-- Exercise data follows --

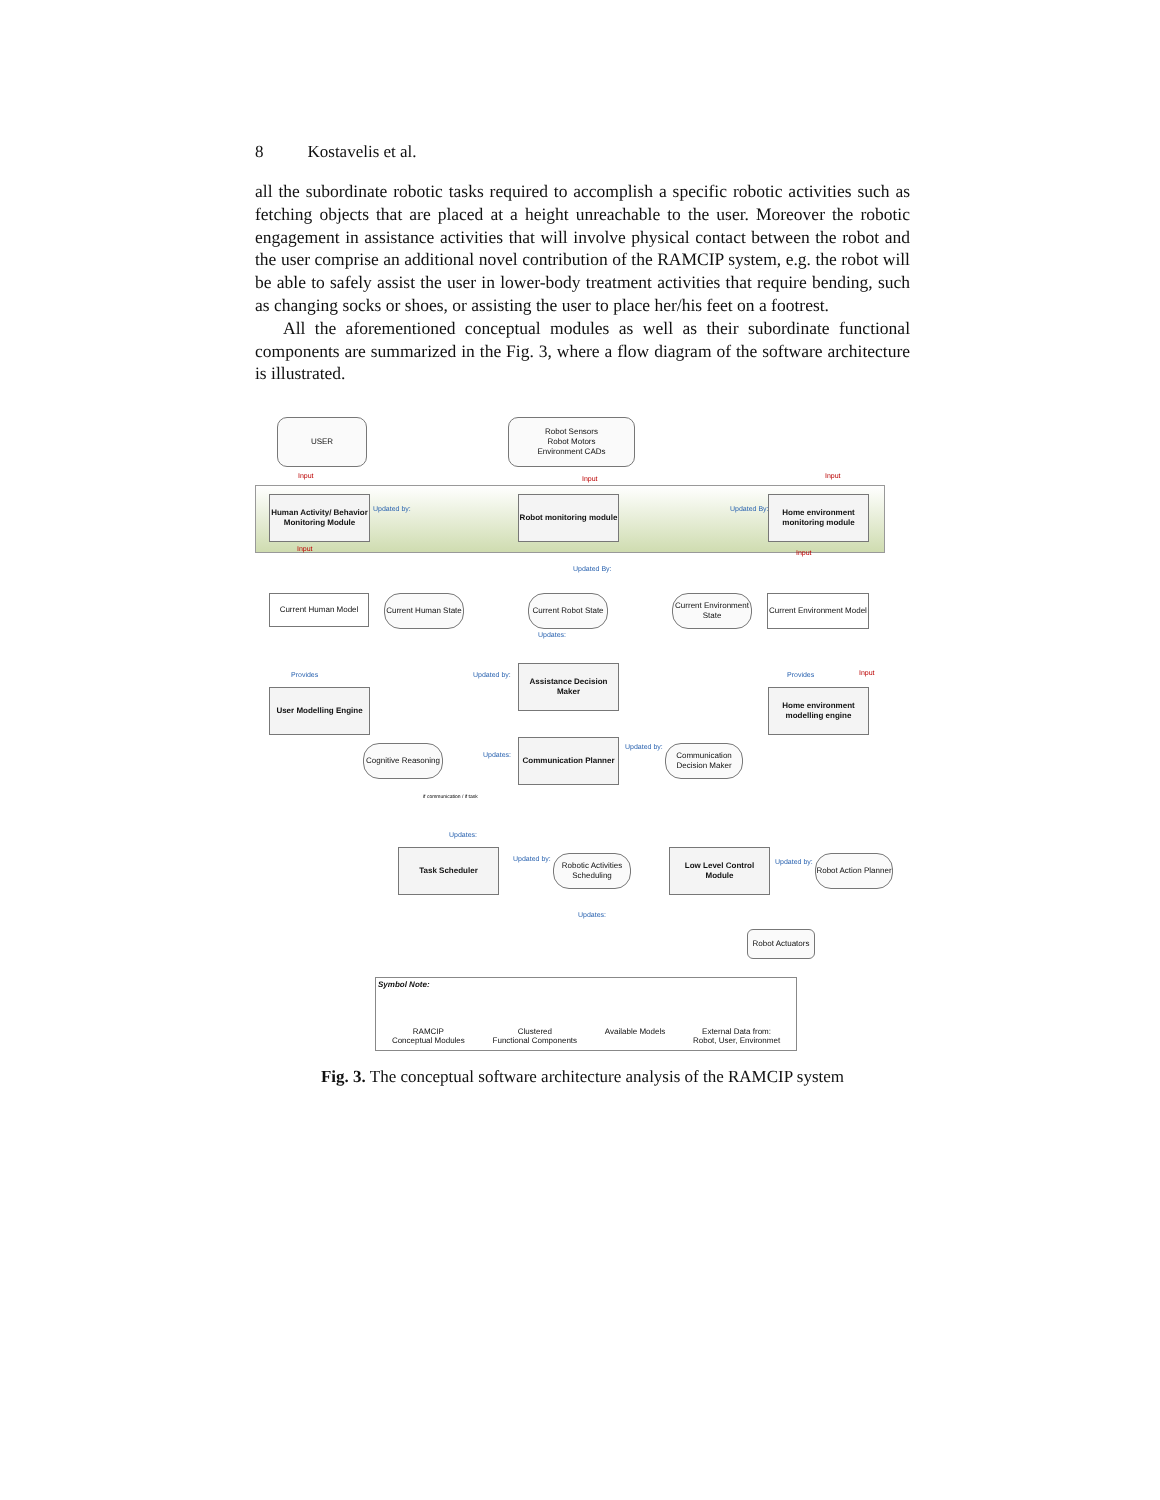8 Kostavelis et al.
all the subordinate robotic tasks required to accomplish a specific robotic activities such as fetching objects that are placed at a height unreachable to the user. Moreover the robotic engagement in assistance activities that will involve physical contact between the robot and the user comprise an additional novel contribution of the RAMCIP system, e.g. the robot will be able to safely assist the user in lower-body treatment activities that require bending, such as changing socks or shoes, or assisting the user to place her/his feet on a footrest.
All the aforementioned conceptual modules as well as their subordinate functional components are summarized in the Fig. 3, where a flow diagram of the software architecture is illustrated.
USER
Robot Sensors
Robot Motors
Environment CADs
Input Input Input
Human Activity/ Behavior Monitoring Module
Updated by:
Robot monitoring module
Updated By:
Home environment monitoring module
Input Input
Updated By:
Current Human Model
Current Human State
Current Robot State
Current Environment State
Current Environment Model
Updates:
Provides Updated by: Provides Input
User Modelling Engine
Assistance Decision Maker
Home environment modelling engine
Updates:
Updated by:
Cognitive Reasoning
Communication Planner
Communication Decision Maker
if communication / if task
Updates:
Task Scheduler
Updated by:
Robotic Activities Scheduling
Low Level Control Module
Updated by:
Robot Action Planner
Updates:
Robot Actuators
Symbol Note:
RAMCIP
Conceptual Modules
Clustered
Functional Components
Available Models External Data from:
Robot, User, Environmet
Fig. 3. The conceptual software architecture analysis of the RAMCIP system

-- Exercise data concluded --
-- Exercise data follows --

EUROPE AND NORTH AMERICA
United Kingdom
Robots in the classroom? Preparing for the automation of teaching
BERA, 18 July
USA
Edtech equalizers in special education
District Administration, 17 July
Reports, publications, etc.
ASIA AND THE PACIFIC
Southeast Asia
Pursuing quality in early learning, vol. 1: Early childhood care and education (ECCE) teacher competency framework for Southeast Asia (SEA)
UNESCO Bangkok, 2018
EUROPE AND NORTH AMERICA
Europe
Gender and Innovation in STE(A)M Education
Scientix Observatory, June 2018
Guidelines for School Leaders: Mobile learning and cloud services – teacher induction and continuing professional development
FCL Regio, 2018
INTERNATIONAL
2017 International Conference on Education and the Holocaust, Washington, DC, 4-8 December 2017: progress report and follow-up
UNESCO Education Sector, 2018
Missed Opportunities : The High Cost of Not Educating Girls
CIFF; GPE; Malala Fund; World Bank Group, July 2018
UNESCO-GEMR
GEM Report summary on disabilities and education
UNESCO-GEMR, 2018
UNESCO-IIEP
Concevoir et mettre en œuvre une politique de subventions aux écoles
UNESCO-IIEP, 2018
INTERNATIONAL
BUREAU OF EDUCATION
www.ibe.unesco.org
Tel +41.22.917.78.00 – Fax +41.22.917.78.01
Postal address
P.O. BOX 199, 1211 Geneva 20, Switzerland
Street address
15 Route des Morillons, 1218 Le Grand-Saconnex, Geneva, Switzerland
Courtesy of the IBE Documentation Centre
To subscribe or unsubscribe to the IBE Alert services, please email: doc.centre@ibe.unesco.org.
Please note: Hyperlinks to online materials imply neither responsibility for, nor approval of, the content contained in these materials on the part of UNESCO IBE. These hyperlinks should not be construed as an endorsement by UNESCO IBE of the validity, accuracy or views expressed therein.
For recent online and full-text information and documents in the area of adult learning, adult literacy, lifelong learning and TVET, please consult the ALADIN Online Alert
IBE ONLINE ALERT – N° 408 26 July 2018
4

-- Exercise data concluded --

▶ Action item
In the entries above, one line contains "Robot Motors" and another contains "User Modelling Engine". Reproduce exactly those two lines and the lines between them, nothing else.

▶ Answer to the exercise
Robot Motors
Environment CADs
Input Input Input
Human Activity/ Behavior Monitoring Module
Updated by:
Robot monitoring module
Updated By:
Home environment monitoring module
Input Input
Updated By:
Current Human Model
Current Human State
Current Robot State
Current Environment State
Current Environment Model
Updates:
Provides Updated by: Provides Input
User Modelling Engine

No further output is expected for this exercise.